I often get asked the question “What is the difference between RTO and RPO?”
The answerer is not as mysterious as if would first appear. But let’s step back a little and understand what the terms RTO and RPO actually mean first.
RTO, or Recovery Time Objective, is essentially the maximum amount of time a business can afford for a system or application to be unavailable.
In the early days of Disaster Recovery, before Business Continuity was really considered in much detail (see my article on Disaster Recovery or Business Continuity) RTO was largely dictated by budget. Basically you decided which computer system, or systems you wanted to be covered by a “Disaster Recovery” service and subscribed to usually what was described as a “Warm Recovery” (again, see my article on Disaster Recovery or Business Continuity).
When the service was required (or invoked) following a disruption the computer systems(s) would be made available for use, typically within four hours. You then had to add the time to get to the site where the computer system(s) were located (or wait if they were being delivered to a site of your choice) and restore via a backup of some sort, usually tape; assuming they had not been lost in the disaster (not as uncommon as you might think!). This would usually be followed by user acceptance testing (UAT), and finally handed over as a live system.
If all went well, which usually depended on how well the recovery plan had been tested, the required system(s) would be available within 24 hours of the incident (or T+24). This would be defined as having a RTO of 24 hours for the chosen system(s) and applications(s).

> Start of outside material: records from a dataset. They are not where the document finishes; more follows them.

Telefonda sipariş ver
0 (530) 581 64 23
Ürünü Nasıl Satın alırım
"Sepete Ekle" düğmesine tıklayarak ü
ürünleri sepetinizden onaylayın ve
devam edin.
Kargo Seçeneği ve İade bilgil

Obviously systems and applications not covered by the Disaster Recovery contract could have a significantly longer RTO; this is where a sound Threat Assessment and Business Impact Analysis (along with budget) would assist in determining which systems and applications would be covered (please see my other articles for details on Threat Assessment and Business Impact Analysis for more information).
RTOs can range from zero to weeks (or even months) depending on the criticality and budget of the business concerned. It is quite acceptable to have different RTOs for individual systems or applications depending on criticality and risk appetite. I will be covering risk appetite in more detail in my BS 25999 articles.

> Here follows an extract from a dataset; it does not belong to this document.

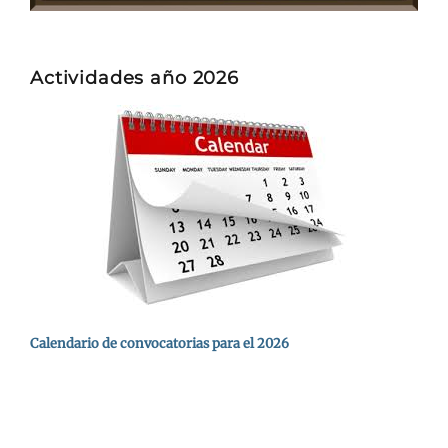
Actividades año 2026
Calendario de convocatorias para el 2026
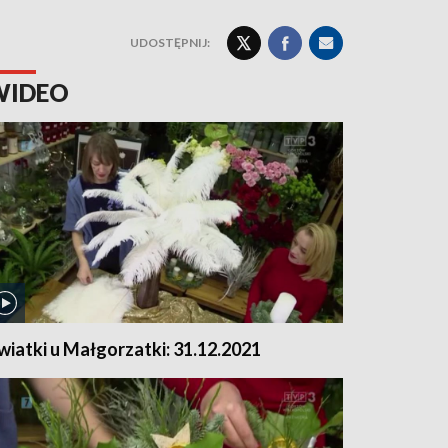
UDOSTĘPNIJ:
WIDEO
wiatki u Małgorzatki: 31.12.2021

Right, now we know what RTO is we can look in more detail at RPO.
RPO, or Recovery Point Objective, is essentially the state or point a business believes it needs to recover to in order to carry on business following an unplanned interruption. RPO really shows how much data loss you can afford. Your initial reaction might be that I can’t afford to lose any data, but remember the shorter the RTO and RPO, the more money you will need to spend. As an example, many financial institutions have split site operations, or data replication, where a dedicated infrastructure will give very short, or even zero RPOs and RTOs. Let’s look in a little more detail what defines the RPO.
The majority of backups are still carried out daily, or twice daily. For example, if you do a single daily backup at 18:00 and your system goes up in flames at 05:00 the following day, everything that has changed since your last backup is lost! If you have a regime of daily backups you are essentially accepting a RPO of up to 24 hours (assuming everything is backed up and you are able to restore in the event of a disruption).
When developing your Business Continuity Plan you will define what the maximum RPO you can (or will) accept for each defined area. Remember, the shorter RPO, the more money you will need to spend. Not everyone can afford data replication, along with the associated infrastructure costs, such as network, computer systems, facilities, staff, management, etc, etc, that are associated with such a solution.
I will cover Split Site, Data Replication and Hot Recovery in another article.
So, put simply, RTO is the amount of time that a system or application is unavailable following a disruption, and RPO is the amount of data you would lose.